Update 6.3.2020: This bike has SOLD! Congratulations to buyer and seller! -dc
Kawasaki’s ZX-7R is finally getting its due and clean, low-mile examples are getting pretty hard to find anywhere near the rock-bottom prices they fetched not too long ago. Older, 1970s and early 1980s Kawis like the KZ1000R have found their collectible niche as well. But the mid-1980s bikes like this Ninja GPX750R have been a bit too new for the classic fans, and too old for anyone into superbikes with more modern looks. So maybe now is the time to start looking for one to add to your collection?
The Ninja name always seemed a little… silly to me, but I’m obviously wrong because Kawasaki still has a bunch of them in their lineup. GPz900R Ninja introduced in 1984 packed a big engine into a lightweight, round tube steel chassis and was very popular, with a great mix of handling and straight line performance. In 1984, Kawasaki took the GPz900’s chassis and dropped a 750cc into it to create the GPz750, a bike with well-rounded and competent but unexciting performance, compared to bikes like the GSX-R750.
An improved engine in 1987 led to the bike seen here, the GPX750R that was available until 1991, depending on the market. That means it would have been available alongside the ZX-7R in some places, long after the GPX would have been considered cutting-edge. Power came from a 748cc sixteen-valve inline four with liquid-cooling and a six-speed gearbox, and the package was good for 141mph. Mechanical anti-dive forks worked well enough, although they and the air-shock out back are obviously not as sophisticated as modern examples. The 16″ front and 18″ rear wheel combo date the bike somewhat, but you still should be able to find decent rubber to fit.
Ultimately, the GPz and GPX750R represent a bit of an in-between stage for Kawasaki, which may be why they’re a bit forgotten today. Performance was perfectly adequate for the class, but they didn’t have exciting new technology or class-leading power. Style isn’t quite Top Gun classic like the GPz900R or World Superbike classic like the ZX-7R, but the GPX750R is supposedly a great bike to ride. If you’re a collector, or just feeling nostalgic, this could be a great candidate. Miles are very low, with a mere 6,065 on the odometer, and overall condition is excellent. There are a few minor blemishes clearly shown in the seller’s photos as you can see from the gallery included.
From the Seller’s eBay listing: 1989 Kawasaki Ninja GPX750R for Sale
At One-Up Moto Garage (https://www.oneupmoto.com) I have high standards for condition and I would rate this Ninja cosmetically 9.5/10 and mechanically 10/10. I am the second owner, the original owner put 95% of the miles on it (totaling just over 6,000). Since day one it has been stored indoors with a bike cover, so it has no sun fading, rust or corrosion. I took pictures of every little chip and blemish I could find on the bike. The tires are nearly new, and carbs were addressed with new float bowl gaskets a few months ago. Not because they were leaking, I just wanted to see how the insides looked- and it was like new (I can send pics upon request). Gas tank also looks new inside. The bike starts easy, runs and rides flawlessly. It has never had ethanol gas in it. Everything feels like new on it, throttle cable is smooth, hydraulics are firm, all switches are tight and snappy.

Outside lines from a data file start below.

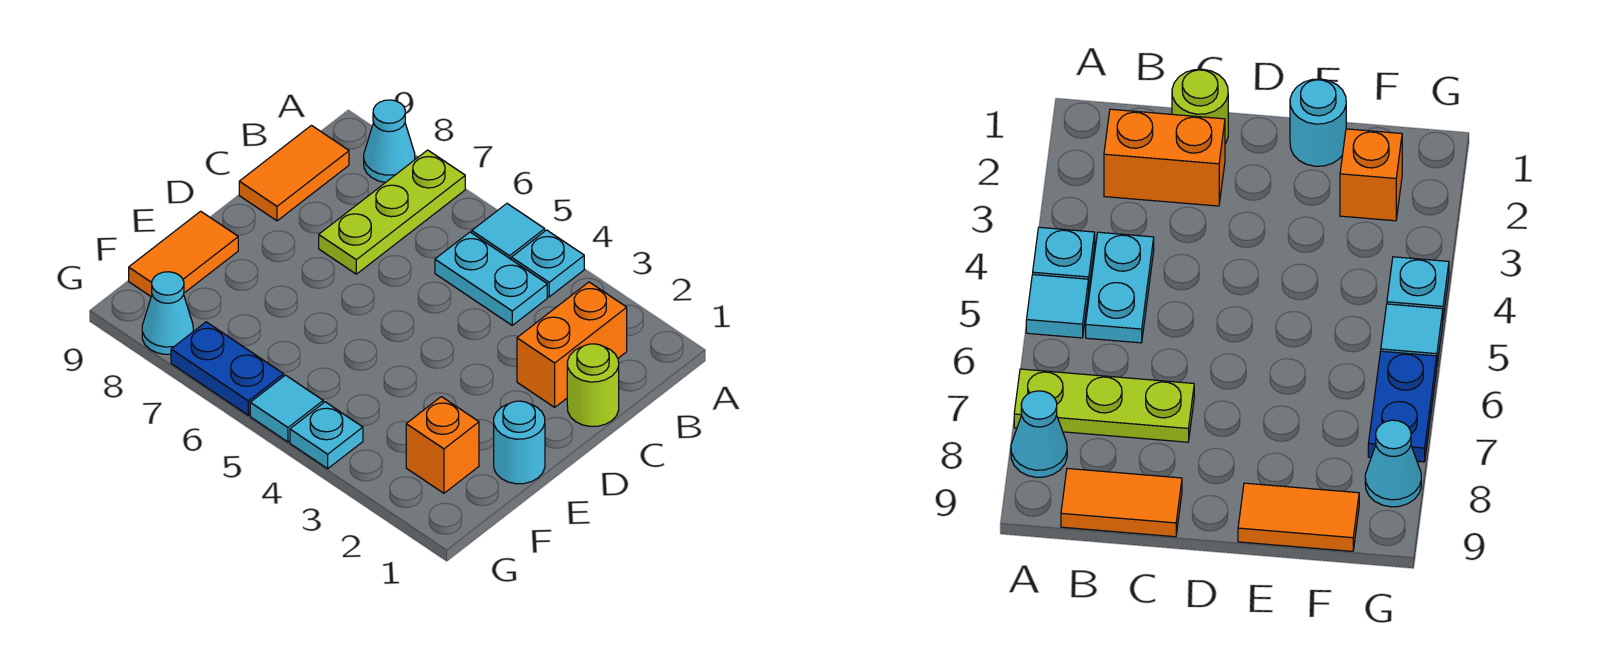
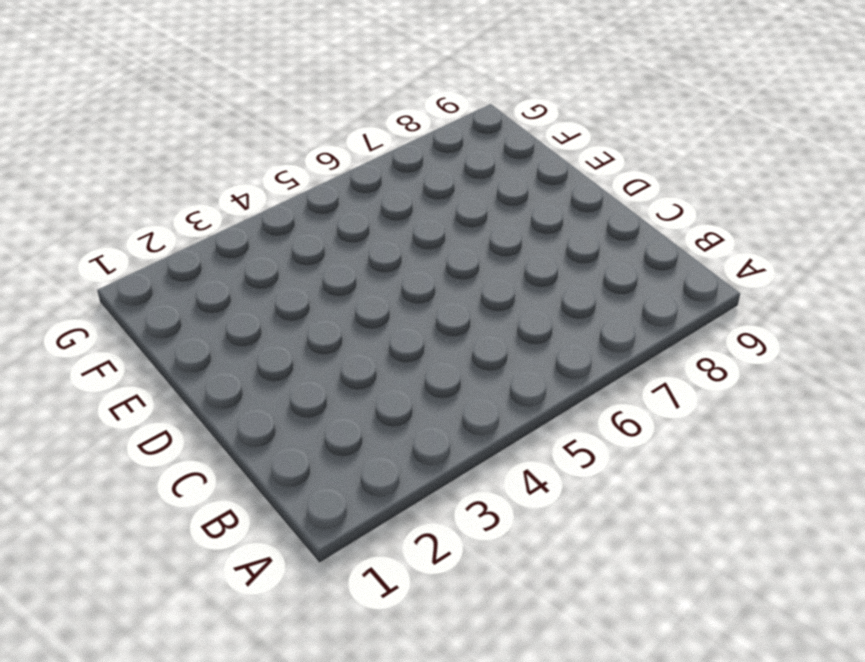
none -> cyan plate A4 level 1
none -> cyan tile A5 level 1
none -> lime plate A7:C7 level 1

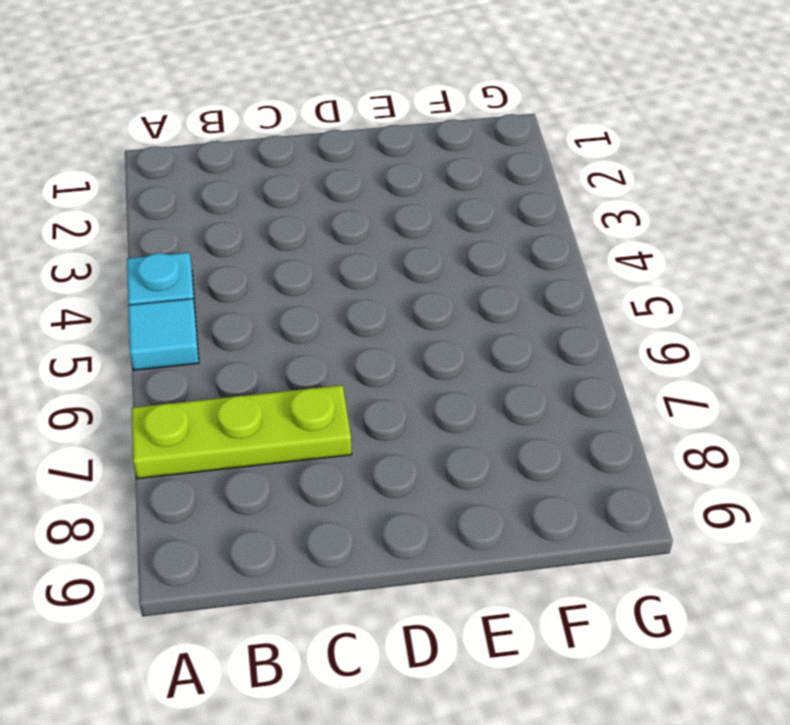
none -> cyan cone A8 level 1
none -> orange brick B2:C2 level 1
none -> cyan plate B4:B5 level 1

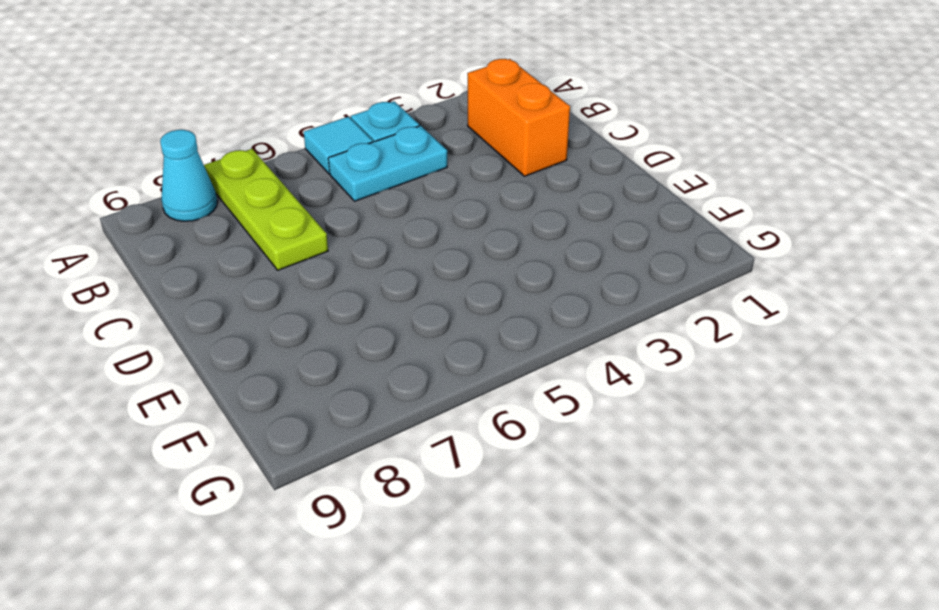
none -> orange tile B9:C9 level 1
none -> lime round brick C1 level 1
none -> cyan round brick E1 level 1

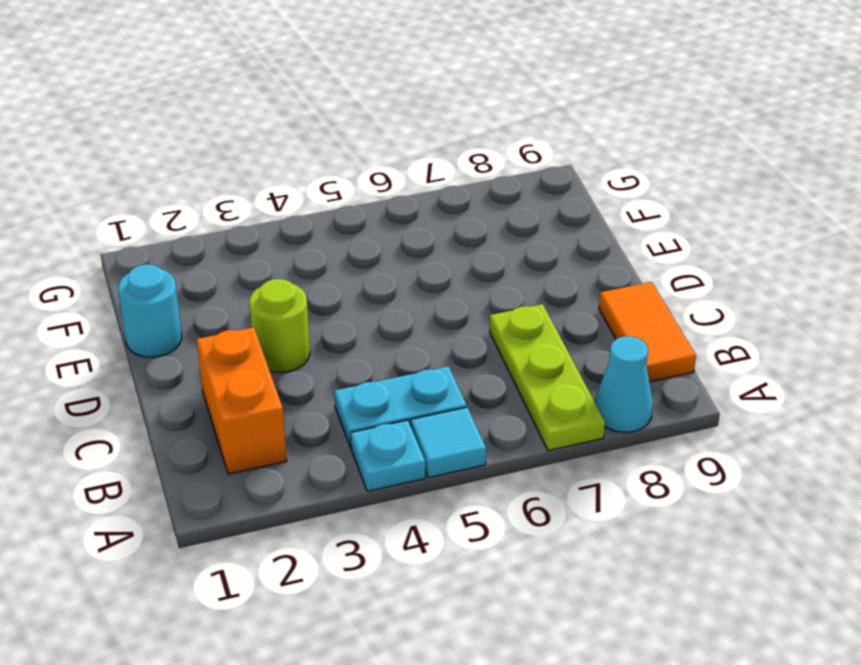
lime round brick D3 level 1 -> lime round brick C1 level 1
none -> orange tile E9:F9 level 1
none -> orange brick F2 level 1
none -> cyan plate G4 level 1

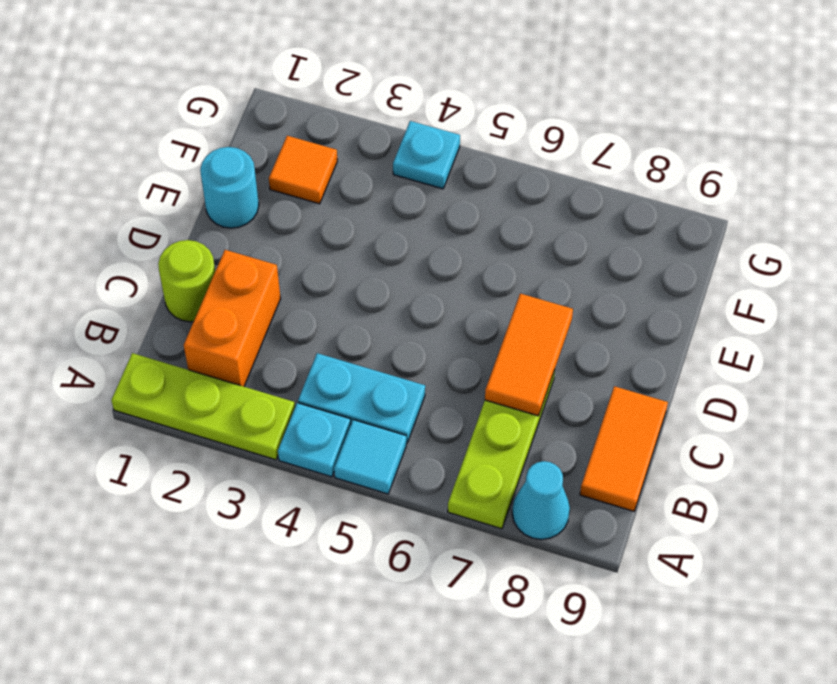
lime plate A1:A3 level 1 -> none
orange tile C7:D7 level 2 -> orange tile E9:F9 level 1
orange tile F2 level 1 -> orange brick F2 level 1
none -> cyan tile G5 level 1
none -> blue plate G6:G7 level 1
none -> cyan cone G8 level 1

It spends most of its time in my showroom with the battery tended, I ride it once every few weeks to keep things moving. You won’t be disappointed with this bike! I can send a start, run, and ride video upon request. I can also give you the whole life story of the bike going back to its original sale in Arkansas in 1990.
Bikes we’ve traditionally considered “classics” are wonderful, but require that you temper your expectations: 1950s motorcycles require more attention and maintenance, have much less power, sketchier handling, and brakes that won’t hold a candle to what even a Ninja 300 can provide these days. The best thing about a bike like this Ninja GPX750R is that it straddles the classic and modern eras. It may not have ABS and an autoblipper, or make 200hp at the rear wheel, and you won’t be able to fit the very best rubber but bikes like this offer good comfort, reliability, and plenty of performance to handle the cut-and-thrust of modern traffic, all while helping you relive your lost youth.